Through extensive research, we determined that imitating some of the picks of hedge funds and other institutional investors can help generate market-beating returns over the long run. The key is to focus on the small-cap picks of these investors, since they are usually less followed by the broader market and are less price-efficient (see more details here).

Steve Cohen
Steve Cohen
Point72 Asset Management

Point72 Asset Management acquired a new stake of 1.45 million shares in Advance Auto Parts Inc. (NYSE:AAP) during the fourth quarter, which was valued at $218.95 million on December 31. The shares of the automotive aftermarket parts provider have lost 3% over the past 12 months, but are flat year-to-date.
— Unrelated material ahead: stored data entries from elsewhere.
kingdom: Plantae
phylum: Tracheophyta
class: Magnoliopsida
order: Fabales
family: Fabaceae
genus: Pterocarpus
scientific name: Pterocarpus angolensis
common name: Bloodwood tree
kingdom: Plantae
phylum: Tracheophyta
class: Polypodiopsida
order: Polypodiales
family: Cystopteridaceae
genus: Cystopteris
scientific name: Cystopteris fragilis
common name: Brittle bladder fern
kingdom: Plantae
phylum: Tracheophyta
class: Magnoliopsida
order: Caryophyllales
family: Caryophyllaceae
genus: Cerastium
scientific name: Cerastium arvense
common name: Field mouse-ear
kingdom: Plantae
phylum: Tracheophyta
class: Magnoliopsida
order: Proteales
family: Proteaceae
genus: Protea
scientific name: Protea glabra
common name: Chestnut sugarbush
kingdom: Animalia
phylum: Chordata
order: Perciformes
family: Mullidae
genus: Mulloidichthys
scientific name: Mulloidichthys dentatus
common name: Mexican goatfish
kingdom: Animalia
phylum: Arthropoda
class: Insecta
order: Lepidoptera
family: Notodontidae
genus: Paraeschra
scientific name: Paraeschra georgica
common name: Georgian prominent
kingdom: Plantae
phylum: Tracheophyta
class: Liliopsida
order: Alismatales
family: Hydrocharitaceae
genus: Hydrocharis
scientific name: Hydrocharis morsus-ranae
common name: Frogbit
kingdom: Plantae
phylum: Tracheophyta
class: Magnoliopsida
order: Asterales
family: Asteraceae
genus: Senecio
In September 2015, activist investor Jeffrey Smith’s Starboard Value LP disclosed a 3.7% stake in the company and urged the management to take steps aimed at creating shareholder value. Most importantly, the activist asserted that the automotive parts retailer “substantially underperformed peers on almost any measure, including operating margins, revenue growth, and total shareholder return”. Advance Auto Parts Inc. (NYSE:AAP) sealed an agreement with Starboard in November, under which Jeffrey Smith was appointed to the company’s Board of Directors. Meanwhile, AAP’s stock is currently trading around 15 times expected fiscal 2017 earnings, significantly above the forward P/E multiple of 9.8 for the Auto Parts and Equipment industry. The number of hedge funds tracked by Insider Monkey with stakes in the company climbed to 56 from 44 during the December quarter. Starboard Value LP reported owning 1.71 million shares of Advance Auto Parts Inc. (NYSE:AAP) in its 13F for the fourth quarter.